I don't think that many people weigh but IMO it is the most accurate way of knowing if the eggs are experiencing proper humidity.
https://poultrykeeper.com/incubating-and-hatching-eggs/weight-loss-method-forl-incubation/
yes that is exactly right. Temperature and air flow will also play a part in the drying but not as much as humidity.
Imagine you have a glass of water and you leave it on the kitchen counter for 3 weeks. The aim is to have the glass of water evaporate, not too fast and not too slow. If sun were to shine on it it would evaporate in less than a week. In a very humid cool place it might not lose much water at all.
If one week it loses half the water, then for the next weeks you place it somewhere really humid then it will hardly lose any water and will have gotten back on track to losing all the water by the end of week 3 again so the humidity is not crucial at any time as such but the overall average and more important the rate of transpiration as a result over the whole 3 weeks.
Day 5 is a good day to weigh them but you need jewellers scales that can measure to 0.1g or ideally 0.01g
What you do then is you work out how much your egg should be losing per day from then on.
Lets say your egg weighs 50g on day 5 (ideally you start with the original weight but day 5 is close enough).
Over the next 21 days it should lose 13% of its weight. So 13% of 50g is 6.5g weight loss.

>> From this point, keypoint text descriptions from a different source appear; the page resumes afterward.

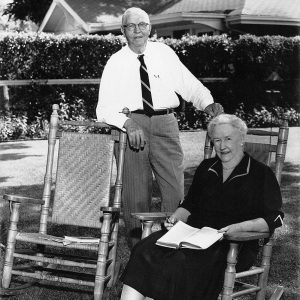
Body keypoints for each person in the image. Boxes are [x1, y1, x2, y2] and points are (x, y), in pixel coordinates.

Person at [120, 114, 284, 300]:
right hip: (193, 236)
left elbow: (273, 218)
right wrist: (176, 217)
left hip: (233, 244)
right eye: (217, 140)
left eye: (228, 139)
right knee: (145, 248)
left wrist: (238, 228)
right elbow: (189, 205)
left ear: (241, 139)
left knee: (181, 262)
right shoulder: (207, 167)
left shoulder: (260, 173)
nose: (222, 146)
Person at [96, 7, 223, 246]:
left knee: (175, 192)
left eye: (142, 24)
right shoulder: (115, 62)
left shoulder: (164, 53)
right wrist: (127, 123)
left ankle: (172, 249)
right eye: (131, 26)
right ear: (123, 31)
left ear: (150, 27)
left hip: (165, 124)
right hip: (131, 128)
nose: (138, 30)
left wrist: (208, 103)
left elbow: (189, 84)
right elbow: (103, 109)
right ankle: (139, 256)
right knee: (135, 197)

Ok so next you divide the total weight loss the egg should achieve by 21, so 6.5/21= 0.3grams per day.
Then you either weigh some eggs daily and track their progress or weigh again in a few days time - lets say you check again on day 10, so 5 days later. In 5 days it should lose 5 x 0.3g = 1.5g
So on day 10 your 50g egg on day 5 should now weigh 50-1.5 = 48.5 grams
If the egg weighs less than this then it is losing more moisture than it should be and you need to increase humidity slightly.
If the egg weighs more than this then it has lost too little moisture and so humidity needs to be lowered slightly.